5.5 Substantial Shareholders Shareholdings The Entitled Shareholders will cease to be shareholders of IDEALUBB after the Proposed Internal Reorganisation and will hold Newco Shares instead in proportion to their respective shareholding in IDEALUBB on the Entitlement Date. 6. APPROVALS REQUIRED The Proposed Internal Reorganisation is subject to the following being obtained:- the approval of Bursa Securities for the following:- (a) Proposed Transfer of Listing; and (b) admission, listing of and quotation for the entire enlarged issued and paid-up share capital of Newco on the Official List of Bursa Securities; (iii) (iv) (v) the approval of the shareholders of IDEALUBB and IDEALUBB Warrant holders at an EGM and CCM to be convened; the order of the High Court of Malaya sanctioning the Proposed Internal Reorganisation; the consent approval of the financiers of IDEALUBB, if required; and the approval, consent and/or sanction of any other relevant authorities/parties, if required. 7. INTER-CONDITIONALITY The components of the Proposed Internal Reorganisation are inter-conditional but otherwise are not conditional upon any other corporate proposals of the Company. 8. INTERESTS OF DIRECTORS, MAJOR SHAREHOLDERS AND PERSONS CONNECTED WITH THEM None of the Directors and major shareholders of IDEALUBB, and persons connected with them have any interest, direct or indirect, in the Proposed Internal Reorganisation other than their respective entitlements, if any, under the Proposed Securities Exchange as IDEALUBB s shareholders, which are also available to all the other shareholders of IDEALUBB on a prorata basis. 9. STATEMENT BY DIRECTORS After taking into consideration the rationale, terms, conditions and effects described in this announcement, the Board is of the opinion that the Proposed Internal Reorganisation is in the best interest of IDEALUBB. 10. ADVISER M&A Securities Sdn Bhd has been appointed as the Adviser to IDEALUBB for the Proposed Internal Reorgansition.
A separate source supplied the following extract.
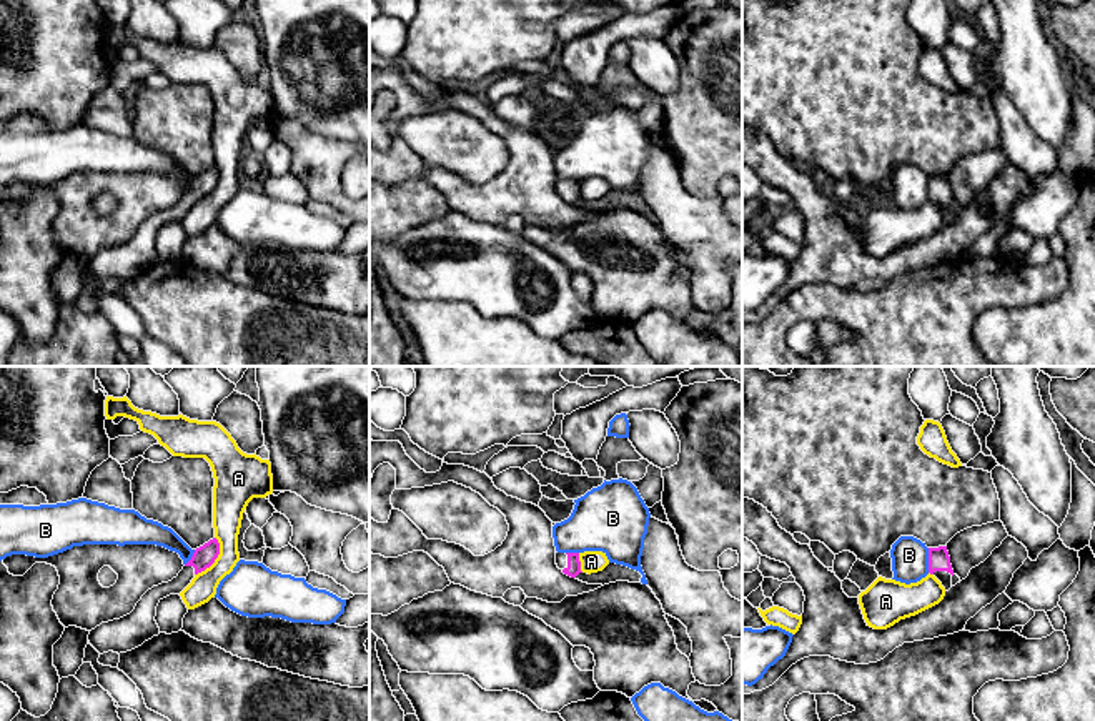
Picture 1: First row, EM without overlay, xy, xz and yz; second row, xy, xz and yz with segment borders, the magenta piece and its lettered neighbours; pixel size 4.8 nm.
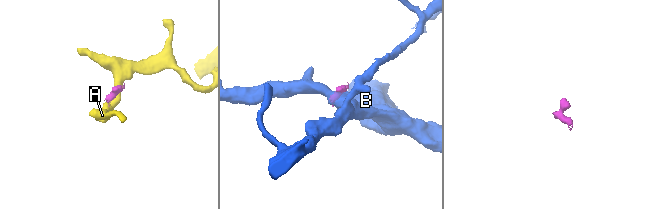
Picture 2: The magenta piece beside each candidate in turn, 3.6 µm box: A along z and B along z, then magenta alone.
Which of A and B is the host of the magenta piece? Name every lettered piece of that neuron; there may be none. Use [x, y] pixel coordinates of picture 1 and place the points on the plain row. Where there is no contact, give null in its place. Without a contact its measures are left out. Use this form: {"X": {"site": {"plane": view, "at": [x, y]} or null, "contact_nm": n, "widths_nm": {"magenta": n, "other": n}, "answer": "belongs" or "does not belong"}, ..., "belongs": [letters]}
{"A": {"site": {"plane": "xy", "at": [217, 183]}, "contact_nm": 220, "widths_nm": {"magenta": 110, "other": 160}, "answer": "does not belong"}, "B": {"site": {"plane": "yz", "at": [929, 187]}, "contact_nm": 120, "widths_nm": {"magenta": 110, "other": 180}, "answer": "does not belong"}, "belongs": []}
11. APPLICATION TO THE AUTHORITIES Barring unforeseen circumstances, the application to authorities is targeted to be submitted to Bursa Securities within 2 months from the date of this announcement. 12. ESTIMATED TIME FRAME FOR COMPLETION Barring unforeseen circumstances, the Proposed Internal Reorganisation is expected to be completed in the third quarter of 2017. 13. EGM AND CCM A notice for the EGM and CCM together with an Explanatory Statement/Circular explaining the details of the Proposed Internal Reorganisation will be despatched to the shareholders of IDEALUBB in due course. 14. DOCUMENTS FOR INSPECTION A copy of the Scheme Agreement is available for inspection at the registered office of the Company at Suite A, Level 9, Wawasan Open University, 54, Jalan Sultan Ahmad Shah, 10050 Georgetown, Penang during normal office hours from Mondays to Fridays (except for public holidays) for a period of 3 months from the date of this announcement. This announcement is dated 18 January 2017.